== Page excerpt ==
_ _ _ _ _ _ _

Energy weapons are split up into three groups: cannons (fighters only), turrets (anti-fighter, used on turret corvettes and heavy ships), and blasters (only energy weapon for orbital bombardment, used on blaster corvettes and heavy ships). Weaponry also comes in four distinct forms:
- Proton: orange, ball-shaped projectile, primarily used by human ships. Proton weapons are fairly accurate and fast-hitting. They have the ability to penetrate shields.
- Ion: blue-white beam, reminiscent of the Ion Cannons from Homeworld. Ion weapons are mainly used on Kariak ships; they are instant-hitting and have a chance to temporarily disable shields.
- Quantum: grey-purple cloud. These weapons are slow, compared to proton projectiles, however they have high, area-of-effect damage. Used by Darzoks.
- Missile: the highest damaging weapons. They are very effective against slow targets and are the ultimate planetary bombardment weapons, possessing a very high kill-off. To counter this, they are ineffective against fighters and very vulnerable to ECM: fully researched, MK-2 ECM systems will cause up to 90% of incoming missiles to veer off-course, though more advanced warheads can resist ECM to some extent.
== Music ==
The music was composed by Ervin Nagy and Tamas Kreiner.

== Reception ==

Legions of Iron received "generally favorable reviews" according to the review aggregation website Metacritic.

_ _ _ _ _ _ _

== Requirement A ==
Answer these from the Legions of Iron excerpt:
(i) Which weapon form is mainly used on Kariak ships?
(ii) Who composed the music?
(iii) Which website is given as the source for the "generally favorable reviews" rating?
== Requirement B ==
Duplicate the part of the Legions of Iron excerpt starting at "Energy weapons are" and ending at "to penetrate shields.".
The records that follow are separate material and are not part of the Legions of Iron excerpt.

_ _ _ _ _ _ _

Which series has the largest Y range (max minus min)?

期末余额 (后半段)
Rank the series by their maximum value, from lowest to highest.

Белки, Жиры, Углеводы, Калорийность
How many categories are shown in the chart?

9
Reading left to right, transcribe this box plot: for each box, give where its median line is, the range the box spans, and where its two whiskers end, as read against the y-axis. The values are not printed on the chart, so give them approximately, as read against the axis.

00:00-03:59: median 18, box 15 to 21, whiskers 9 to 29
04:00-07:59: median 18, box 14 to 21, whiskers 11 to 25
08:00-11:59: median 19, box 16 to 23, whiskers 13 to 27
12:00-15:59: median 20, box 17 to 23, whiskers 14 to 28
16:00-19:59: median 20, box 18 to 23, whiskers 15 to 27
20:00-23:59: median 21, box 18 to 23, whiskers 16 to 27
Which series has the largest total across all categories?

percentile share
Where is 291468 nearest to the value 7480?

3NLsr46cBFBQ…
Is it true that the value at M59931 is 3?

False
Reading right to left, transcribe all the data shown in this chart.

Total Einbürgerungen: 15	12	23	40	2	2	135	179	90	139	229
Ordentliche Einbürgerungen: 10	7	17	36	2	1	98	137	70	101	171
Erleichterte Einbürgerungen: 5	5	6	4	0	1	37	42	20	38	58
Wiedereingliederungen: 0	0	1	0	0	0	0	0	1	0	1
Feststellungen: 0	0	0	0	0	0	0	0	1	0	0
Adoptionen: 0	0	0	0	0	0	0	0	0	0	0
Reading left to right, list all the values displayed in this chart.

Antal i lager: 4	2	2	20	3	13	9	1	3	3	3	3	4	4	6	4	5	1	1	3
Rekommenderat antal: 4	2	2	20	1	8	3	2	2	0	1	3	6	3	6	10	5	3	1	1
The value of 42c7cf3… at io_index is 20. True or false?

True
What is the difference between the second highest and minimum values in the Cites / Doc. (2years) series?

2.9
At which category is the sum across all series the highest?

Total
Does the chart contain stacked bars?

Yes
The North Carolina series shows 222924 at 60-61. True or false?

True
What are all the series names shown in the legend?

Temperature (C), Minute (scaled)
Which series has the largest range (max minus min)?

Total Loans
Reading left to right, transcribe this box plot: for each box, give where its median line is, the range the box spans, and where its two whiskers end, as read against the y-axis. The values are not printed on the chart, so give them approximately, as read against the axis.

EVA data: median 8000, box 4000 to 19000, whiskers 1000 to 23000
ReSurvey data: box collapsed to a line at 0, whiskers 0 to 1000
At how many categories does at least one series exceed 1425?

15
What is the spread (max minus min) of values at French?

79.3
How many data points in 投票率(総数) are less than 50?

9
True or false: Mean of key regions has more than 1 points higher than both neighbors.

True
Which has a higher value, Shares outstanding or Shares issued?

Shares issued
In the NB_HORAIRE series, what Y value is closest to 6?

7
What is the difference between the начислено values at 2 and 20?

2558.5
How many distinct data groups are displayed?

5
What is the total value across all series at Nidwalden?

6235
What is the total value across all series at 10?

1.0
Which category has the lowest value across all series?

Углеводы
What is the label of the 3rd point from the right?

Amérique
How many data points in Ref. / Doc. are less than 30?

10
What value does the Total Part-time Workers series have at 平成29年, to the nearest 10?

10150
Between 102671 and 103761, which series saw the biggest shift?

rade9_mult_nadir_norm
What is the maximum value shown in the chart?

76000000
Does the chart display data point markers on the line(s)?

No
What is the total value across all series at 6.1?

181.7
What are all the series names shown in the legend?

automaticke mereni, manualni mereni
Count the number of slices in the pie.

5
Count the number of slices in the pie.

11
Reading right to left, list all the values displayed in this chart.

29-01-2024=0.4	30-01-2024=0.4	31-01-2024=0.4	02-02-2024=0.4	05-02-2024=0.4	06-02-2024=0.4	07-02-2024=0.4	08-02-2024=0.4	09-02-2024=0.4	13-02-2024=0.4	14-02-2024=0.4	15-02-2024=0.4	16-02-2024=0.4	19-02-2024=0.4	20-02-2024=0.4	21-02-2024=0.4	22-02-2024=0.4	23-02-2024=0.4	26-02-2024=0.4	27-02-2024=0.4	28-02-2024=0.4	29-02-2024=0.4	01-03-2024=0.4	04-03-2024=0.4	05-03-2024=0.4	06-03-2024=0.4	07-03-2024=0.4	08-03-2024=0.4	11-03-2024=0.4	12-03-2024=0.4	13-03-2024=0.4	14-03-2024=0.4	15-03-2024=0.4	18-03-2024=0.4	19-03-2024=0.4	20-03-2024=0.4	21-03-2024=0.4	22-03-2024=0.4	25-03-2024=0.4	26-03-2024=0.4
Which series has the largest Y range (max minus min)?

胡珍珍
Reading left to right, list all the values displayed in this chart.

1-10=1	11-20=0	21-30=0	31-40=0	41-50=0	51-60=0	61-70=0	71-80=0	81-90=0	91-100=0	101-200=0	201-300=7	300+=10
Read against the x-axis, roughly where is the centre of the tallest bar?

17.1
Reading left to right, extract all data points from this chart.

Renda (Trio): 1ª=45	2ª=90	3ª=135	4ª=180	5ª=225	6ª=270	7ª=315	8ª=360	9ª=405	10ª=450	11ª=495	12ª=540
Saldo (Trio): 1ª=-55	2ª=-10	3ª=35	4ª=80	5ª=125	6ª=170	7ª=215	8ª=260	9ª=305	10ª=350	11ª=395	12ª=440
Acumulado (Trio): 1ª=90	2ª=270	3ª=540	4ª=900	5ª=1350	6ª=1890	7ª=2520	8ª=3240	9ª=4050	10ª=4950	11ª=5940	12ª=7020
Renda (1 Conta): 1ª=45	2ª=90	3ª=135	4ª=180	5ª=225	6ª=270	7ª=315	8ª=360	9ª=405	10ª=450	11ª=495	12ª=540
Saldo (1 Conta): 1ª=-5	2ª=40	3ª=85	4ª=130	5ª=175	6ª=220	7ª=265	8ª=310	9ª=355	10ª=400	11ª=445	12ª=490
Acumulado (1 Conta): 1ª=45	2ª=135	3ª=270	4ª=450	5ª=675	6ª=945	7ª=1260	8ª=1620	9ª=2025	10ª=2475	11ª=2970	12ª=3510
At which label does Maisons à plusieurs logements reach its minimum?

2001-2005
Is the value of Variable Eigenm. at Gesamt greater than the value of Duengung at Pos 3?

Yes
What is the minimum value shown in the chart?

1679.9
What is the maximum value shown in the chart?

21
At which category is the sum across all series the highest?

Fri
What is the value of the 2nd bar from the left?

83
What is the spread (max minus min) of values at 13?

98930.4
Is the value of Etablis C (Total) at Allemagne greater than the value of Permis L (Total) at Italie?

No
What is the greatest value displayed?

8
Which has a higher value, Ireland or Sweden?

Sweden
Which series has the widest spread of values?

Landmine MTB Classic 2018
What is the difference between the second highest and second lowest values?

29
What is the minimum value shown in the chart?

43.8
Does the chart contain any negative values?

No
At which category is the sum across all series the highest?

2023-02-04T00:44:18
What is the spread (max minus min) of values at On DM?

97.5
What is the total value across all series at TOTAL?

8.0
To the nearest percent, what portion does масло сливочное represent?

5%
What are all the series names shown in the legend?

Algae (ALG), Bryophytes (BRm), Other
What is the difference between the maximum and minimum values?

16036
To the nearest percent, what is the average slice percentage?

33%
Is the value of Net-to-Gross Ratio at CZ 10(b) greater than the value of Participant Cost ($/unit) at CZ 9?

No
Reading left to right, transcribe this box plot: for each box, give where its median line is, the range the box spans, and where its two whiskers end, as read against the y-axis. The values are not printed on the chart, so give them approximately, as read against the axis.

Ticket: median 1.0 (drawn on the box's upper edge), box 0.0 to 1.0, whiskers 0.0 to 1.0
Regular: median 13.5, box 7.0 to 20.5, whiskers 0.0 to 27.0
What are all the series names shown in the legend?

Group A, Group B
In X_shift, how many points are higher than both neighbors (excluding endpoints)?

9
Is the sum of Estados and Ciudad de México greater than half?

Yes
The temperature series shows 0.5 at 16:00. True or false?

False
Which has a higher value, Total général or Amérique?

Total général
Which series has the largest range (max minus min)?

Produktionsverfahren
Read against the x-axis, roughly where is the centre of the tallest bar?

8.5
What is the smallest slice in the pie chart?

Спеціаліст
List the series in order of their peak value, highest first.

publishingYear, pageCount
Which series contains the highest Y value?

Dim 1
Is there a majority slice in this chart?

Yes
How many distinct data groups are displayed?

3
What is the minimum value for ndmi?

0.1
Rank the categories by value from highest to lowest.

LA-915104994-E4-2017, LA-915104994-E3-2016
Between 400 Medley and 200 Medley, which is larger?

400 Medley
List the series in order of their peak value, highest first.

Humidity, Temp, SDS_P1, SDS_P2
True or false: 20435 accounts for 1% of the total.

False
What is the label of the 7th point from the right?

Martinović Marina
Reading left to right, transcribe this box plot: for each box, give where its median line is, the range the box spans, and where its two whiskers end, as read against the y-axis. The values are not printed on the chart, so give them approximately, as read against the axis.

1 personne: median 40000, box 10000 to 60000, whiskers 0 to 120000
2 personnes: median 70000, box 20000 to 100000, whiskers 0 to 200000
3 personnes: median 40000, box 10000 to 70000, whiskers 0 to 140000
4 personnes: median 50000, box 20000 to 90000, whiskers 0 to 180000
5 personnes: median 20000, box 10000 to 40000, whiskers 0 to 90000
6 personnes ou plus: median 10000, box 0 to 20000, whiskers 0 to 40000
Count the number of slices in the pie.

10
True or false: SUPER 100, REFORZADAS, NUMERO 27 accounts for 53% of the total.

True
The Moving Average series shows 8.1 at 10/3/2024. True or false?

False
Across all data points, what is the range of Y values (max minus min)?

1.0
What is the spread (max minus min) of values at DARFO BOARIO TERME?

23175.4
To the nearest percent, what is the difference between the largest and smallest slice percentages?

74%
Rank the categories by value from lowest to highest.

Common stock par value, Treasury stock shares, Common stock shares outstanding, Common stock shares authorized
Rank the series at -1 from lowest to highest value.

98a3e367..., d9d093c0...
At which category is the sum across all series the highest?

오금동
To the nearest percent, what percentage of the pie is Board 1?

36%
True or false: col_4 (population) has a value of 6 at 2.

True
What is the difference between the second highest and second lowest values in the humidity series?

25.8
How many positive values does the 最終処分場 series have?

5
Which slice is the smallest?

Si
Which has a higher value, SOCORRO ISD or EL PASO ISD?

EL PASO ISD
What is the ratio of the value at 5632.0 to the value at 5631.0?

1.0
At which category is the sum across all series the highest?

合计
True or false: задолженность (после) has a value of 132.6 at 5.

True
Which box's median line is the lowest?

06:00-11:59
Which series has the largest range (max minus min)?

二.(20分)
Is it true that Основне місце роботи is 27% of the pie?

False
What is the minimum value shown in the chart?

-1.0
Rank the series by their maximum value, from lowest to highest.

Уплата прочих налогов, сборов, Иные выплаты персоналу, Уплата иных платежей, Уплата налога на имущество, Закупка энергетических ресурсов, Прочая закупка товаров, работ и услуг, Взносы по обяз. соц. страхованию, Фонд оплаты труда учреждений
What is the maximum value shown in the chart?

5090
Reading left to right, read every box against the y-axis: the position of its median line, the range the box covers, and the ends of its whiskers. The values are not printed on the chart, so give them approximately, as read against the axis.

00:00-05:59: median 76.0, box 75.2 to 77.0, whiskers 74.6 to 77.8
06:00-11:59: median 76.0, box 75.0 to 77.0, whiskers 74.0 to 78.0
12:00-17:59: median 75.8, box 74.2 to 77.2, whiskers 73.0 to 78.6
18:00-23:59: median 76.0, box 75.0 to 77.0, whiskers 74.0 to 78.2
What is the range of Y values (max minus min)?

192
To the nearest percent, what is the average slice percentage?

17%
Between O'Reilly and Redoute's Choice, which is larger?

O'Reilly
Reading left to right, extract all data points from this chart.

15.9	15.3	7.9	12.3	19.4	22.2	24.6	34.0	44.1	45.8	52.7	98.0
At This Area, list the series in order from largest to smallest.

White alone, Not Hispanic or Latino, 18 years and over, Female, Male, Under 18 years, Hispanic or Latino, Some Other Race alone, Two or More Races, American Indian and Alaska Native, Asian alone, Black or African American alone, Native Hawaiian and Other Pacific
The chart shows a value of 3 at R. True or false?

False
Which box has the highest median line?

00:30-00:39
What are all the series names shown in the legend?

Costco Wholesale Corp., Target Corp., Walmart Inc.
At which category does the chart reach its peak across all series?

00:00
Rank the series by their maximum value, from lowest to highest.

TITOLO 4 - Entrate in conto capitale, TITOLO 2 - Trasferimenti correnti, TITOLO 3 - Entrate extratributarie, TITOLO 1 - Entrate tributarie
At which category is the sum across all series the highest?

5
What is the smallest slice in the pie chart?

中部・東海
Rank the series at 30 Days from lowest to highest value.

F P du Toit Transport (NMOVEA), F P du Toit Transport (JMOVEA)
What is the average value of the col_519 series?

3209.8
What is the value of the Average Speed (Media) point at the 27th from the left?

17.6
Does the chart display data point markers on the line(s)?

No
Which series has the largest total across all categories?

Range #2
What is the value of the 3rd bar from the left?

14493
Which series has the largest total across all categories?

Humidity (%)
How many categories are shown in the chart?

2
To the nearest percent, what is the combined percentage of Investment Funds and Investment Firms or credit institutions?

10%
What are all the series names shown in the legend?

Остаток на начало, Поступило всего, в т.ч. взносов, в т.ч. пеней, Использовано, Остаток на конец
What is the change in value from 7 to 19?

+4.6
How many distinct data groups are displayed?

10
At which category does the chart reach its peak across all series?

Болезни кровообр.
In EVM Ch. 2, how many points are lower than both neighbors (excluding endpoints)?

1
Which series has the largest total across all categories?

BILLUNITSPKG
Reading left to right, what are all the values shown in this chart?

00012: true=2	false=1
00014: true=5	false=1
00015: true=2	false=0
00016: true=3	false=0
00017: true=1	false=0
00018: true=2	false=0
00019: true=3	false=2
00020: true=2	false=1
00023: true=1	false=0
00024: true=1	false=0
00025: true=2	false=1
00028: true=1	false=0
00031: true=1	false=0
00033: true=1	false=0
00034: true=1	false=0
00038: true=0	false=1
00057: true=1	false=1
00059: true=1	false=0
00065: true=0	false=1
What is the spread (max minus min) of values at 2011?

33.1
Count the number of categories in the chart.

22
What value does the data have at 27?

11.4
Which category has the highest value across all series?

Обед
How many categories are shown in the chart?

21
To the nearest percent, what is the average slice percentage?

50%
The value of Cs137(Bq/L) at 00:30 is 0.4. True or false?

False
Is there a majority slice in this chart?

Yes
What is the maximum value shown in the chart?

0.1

_ _ _ _ _ _ _

== Task answer A ==
(i) Ion
(ii) Ervin Nagy and Tamas Kreiner
(iii) Metacritic

== Task answer B ==
Energy weapons are split up into three groups: cannons (fighters only), turrets (anti-fighter, used on turret corvettes and heavy ships), and blasters (only energy weapon for orbital bombardment, used on blaster corvettes and heavy ships). Weaponry also comes in four distinct forms:
- Proton: orange, ball-shaped projectile, primarily used by human ships. Proton weapons are fairly accurate and fast-hitting. They have the ability to penetrate shields.